# AbstractTableModel + Vector - Wie Zeile hinzufügen



## fugu (8. Jun 2007)

Ich versuche nun seit geraumer Zeit mit Java eine kleine Applikation zu schreiben, welche Daten aus einer MySQL-Tabelle ausliest und in einer JTable darstellt. Zusätzlich soll man noch die Möglichkeit haben, Datensätze zu löschen und neue hinzuzufügen.
Mit Hilfe dieses Forums und google habe ich das Programm nun auch so weit, dass alles bis auf das hinzufügen von Zeilen mit anschließender Aktualisierung der Tabelle funktioniert.

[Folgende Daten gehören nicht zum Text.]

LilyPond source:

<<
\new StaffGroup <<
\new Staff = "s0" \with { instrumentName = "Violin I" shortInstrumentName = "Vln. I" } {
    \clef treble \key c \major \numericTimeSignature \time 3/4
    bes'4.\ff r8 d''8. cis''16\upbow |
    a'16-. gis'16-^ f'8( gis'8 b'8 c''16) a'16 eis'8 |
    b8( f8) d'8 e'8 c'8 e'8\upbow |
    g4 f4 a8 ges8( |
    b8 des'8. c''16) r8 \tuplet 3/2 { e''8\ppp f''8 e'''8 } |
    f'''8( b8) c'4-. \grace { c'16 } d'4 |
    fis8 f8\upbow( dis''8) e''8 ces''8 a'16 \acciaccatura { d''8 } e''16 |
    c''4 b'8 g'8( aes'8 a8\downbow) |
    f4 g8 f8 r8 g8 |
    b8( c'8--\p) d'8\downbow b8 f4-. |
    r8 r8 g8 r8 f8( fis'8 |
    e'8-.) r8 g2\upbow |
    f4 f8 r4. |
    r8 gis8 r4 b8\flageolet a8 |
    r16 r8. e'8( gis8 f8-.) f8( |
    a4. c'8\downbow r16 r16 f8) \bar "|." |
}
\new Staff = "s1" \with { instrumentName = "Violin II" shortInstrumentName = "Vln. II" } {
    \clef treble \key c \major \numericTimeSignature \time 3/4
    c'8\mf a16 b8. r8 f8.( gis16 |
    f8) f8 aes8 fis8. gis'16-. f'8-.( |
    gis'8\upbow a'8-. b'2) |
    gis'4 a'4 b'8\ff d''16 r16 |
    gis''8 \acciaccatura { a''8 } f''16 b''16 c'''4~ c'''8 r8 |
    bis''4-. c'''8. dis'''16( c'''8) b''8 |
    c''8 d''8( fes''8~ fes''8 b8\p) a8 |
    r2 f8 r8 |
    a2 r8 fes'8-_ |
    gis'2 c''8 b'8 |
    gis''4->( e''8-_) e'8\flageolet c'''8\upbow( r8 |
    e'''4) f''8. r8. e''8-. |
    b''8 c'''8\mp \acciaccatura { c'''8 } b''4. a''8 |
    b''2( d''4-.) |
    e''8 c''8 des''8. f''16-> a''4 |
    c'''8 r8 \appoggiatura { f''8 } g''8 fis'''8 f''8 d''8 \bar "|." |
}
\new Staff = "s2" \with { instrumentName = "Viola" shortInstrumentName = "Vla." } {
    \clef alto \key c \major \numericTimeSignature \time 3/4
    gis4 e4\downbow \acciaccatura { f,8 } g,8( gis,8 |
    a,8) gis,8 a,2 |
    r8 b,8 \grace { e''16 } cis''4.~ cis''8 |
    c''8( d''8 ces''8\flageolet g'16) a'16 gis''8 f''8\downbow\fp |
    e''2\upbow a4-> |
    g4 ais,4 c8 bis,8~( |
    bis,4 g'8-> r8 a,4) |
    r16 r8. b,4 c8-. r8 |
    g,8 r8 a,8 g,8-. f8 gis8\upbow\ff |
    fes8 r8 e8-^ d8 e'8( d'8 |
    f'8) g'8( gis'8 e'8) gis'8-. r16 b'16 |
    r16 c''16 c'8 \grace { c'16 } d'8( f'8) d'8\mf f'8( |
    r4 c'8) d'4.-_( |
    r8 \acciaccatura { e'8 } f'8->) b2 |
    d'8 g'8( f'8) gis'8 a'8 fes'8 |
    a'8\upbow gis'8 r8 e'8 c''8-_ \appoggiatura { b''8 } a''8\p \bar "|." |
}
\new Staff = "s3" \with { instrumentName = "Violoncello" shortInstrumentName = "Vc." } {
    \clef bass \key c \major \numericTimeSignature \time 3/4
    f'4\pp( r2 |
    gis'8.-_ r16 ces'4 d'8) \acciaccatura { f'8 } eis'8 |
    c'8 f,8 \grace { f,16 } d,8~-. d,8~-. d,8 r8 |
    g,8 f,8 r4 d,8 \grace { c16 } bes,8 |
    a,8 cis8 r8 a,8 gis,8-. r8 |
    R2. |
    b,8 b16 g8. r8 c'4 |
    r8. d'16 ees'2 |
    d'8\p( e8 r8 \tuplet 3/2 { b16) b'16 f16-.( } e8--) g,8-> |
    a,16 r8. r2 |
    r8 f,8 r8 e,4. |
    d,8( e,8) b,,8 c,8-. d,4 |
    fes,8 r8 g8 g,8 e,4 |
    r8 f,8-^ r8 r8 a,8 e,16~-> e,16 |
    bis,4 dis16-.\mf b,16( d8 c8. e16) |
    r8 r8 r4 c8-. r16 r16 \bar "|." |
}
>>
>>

Meine Frage ist nun, wie ich die Funktion setValueAt gestalten muss, damit der Tabelle erfolgreich Zeilen hinzugefügt werden können. Beispiele die ich zu diesem Thema gefunden hatte, beinhalteten meist ein Object[][] in der setValueAt Funktion. Da ich in Sachen Java noch kaum Erfahrung habe, konnte ich mir diese Beispiele leider nicht erfolgreich auf einen Vector umstricken.
Ein ähnliches Problem ergab sich auch schon bei der getValueAt Funktion, zu diesem konnte ich allerdings eine Lösung finden.

Ich würde mich sehr freuen, wenn mir jemand mit meinem Problem helfen könnte.

Im Anhang mein Quelltext der AbstractTableModel Klasse.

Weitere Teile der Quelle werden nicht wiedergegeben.